The XML Feature contains operators that allow the processing of XML documents. Add de.uniol.inf.is.odysseus.server.xml.feature to your Odysseus in order to use this feature.

Operators

ToXML

This operator allows the transformation from a Tuple object into a XML document. The transformation requieres a XML schema definition (XSD) which describes the structure of the XML document and the mapping between that document and the Tuple object. However, there are different approaches to provide that schema information to the operator:

  • rootElement
  • rootAttribute
  • xsdFile
  • xsdString
  • xsdAttribute 
  • xPathAttributes

Firstly, the schema can be provided via file access (whereas the file can be located either locally or on a webserver).

transform = TOXML({
                rootelement = 'user',
                xsdfile = '../schema.xsd'              
              },
              input
            )

Secondly, the schema information can be passed via string.

transform = TOXML({
                rootelement = 'user',
                xsdstring = '<xs:schema attributeFormDefault="unqualified" elementFormDefault="qualified" xmlns:xs="http://www.w3.org/2001/XMLSchema">
							  <xs:element name="user">
							    <xs:complexType>
							      <xs:sequence>
							        <xs:element type="xs:string" name="nickname"/>
							        <xs:element type="xs:string" name="fname"/>
							        <xs:element type="xs:string" name="lname"/>
							        <xs:element type="xs:string" name="email"/>
							        <xs:element type="xs:byte" name="age"/>
							        <xs:element name="roles">
							          <xs:complexType>
							            <xs:sequence>
							              <xs:element type="xs:string" name="role"/>
							            </xs:sequence>
							          </xs:complexType>
							        </xs:element>
							      </xs:sequence>
							    </xs:complexType>
							  </xs:element>
							</xs:schema>'             
              },
              input
            )

Thirdly, the schema information can be a payload on the current Tuple object which can be advantageous if the XSD has to change dynamically (xsdattribute = 'xsd'). Thus, it is possible to produces different documents within one data stream. Besides that, the root element of the document might change and therefore it is possible to define an attribute of the Tuple object that carries this information as well (rootattribute = 'root').

transform = TOXML({
                rootattribute = 'root',
                xsdattribute = 'xsd'           
              },
              input
            ) 

Furthermore, the operator allows to use XPath expressions for an enriched mapping between attributes of the Tuple object and the XML document. The expressions can be applied as options or again as a payload on the Tuple object (xpathattributes = ['xpaths']). If xpathattributes is used, each defined Tuple attribute can contain several expressions.
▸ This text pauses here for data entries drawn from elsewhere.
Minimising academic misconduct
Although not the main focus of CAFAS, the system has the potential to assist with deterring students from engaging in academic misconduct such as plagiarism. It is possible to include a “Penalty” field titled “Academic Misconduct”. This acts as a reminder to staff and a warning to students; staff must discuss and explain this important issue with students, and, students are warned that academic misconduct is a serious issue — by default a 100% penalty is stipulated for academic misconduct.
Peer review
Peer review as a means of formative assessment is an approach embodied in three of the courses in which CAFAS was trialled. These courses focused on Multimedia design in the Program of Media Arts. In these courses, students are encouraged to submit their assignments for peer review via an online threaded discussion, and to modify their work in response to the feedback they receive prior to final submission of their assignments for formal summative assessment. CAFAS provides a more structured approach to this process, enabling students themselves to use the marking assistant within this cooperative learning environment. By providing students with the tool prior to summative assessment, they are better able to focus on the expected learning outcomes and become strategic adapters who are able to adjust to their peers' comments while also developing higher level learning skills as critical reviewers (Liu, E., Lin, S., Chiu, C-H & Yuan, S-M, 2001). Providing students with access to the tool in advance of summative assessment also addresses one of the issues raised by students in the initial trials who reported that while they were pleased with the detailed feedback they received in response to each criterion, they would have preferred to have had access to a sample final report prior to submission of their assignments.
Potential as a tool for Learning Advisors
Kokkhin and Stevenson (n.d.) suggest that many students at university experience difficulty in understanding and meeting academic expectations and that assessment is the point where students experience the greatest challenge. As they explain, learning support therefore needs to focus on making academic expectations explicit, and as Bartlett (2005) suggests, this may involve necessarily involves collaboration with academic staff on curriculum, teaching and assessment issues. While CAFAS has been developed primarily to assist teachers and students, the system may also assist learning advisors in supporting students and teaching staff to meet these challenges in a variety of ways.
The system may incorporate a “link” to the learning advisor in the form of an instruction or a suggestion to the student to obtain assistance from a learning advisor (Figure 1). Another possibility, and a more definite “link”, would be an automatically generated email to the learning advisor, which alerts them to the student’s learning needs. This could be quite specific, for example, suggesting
Every expression is followed by an attribute name that has to match with an attribute of the Tuple object (e.g. [attributename][delimeter][expression]). These pairs are also separated by a delimiter (default is the , symbol). If the options alternative is used, the attribute-expression pair is given explicitly as option parameter.

transform = TOXML({
                rootelement = 'user',
                xsdfile = '../schema.xsd',
                options = [
                  ['user_id', '/user/@id'],
                  ['role_1', '/user/roles/role[1]'],
                  ['role_2', '/user/roles/role[2]'],
                  ['role_3', '/user/roles/role[3]']
                ]                            
              },
              input
            )
transform = TOXML({
                rootelement = 'user',
                xpathattributes = ['xpaths'],
                xsdfile = '../schema.xsd',
                options = [['delimeter', ';']]                                 
              },
			  input
            )

XMLToTuple

It is also possible to transform XML documents to Tuple objects whereas the mapping between attributes is done by XPath expressions and Tuple schema.

transform1 = XMLTOTUPLE({
                  schema=[
                    ['nickname','String'],
                    ['fname', 'String'],
                    ['lname', 'String'],
                    ['email', 'String'],
                    ['role', 'String'],
                    ['age', 'Integer']
                  ],
                  expressions = [
                    ['nickname', '/user/nickname'],
                    ['fname', '/user/fname'],
                    ['lname', '/user/lname'],
                    ['email', '/user/email'],
                    ['role', '/user/roles/role'],
                    ['age', '/user/age']
                  ]              
                },
                input
              )

XMLEnrich

With this operator, it is possible to combine two different documents into one single document:

  • target
  • predicate

The operator functions as the Enrich operator that evaluates a given predicate and only merges the two documents if the predicate is true. In order to compare two documents, predicates can consist of XPath expressions that return a single value. The second parameter is the target parameter which specifies a location in the left document where the right document should be inserted. However, the right document is the enrichment for the left document.

out = XMLENRICH({
          target = '/user',
          predicate = 'toString(/user/@id)==toString(/roles/@id)'
        },
        input,
        enrichment
      ) 

XMLMap

It is possible to use MEP Functions and XPath expression together within XML documents to manipulate values or project only a subset of the origin document (e.g. this operator works like Map operator).

mapped = XMLMAP({
                expressions = [
                		['toLong({/user/age}) + 10000', '/user/age'],
                		['concat(toString({/user/fname}), "__XX01")', '/user/fname'],
                		['{/user/nickname}', '/user/nickname']
                ]
              },
              input
            )

XMLSplit

This operator splits a document in subsets whereas the each split point is defined by an XPath expression.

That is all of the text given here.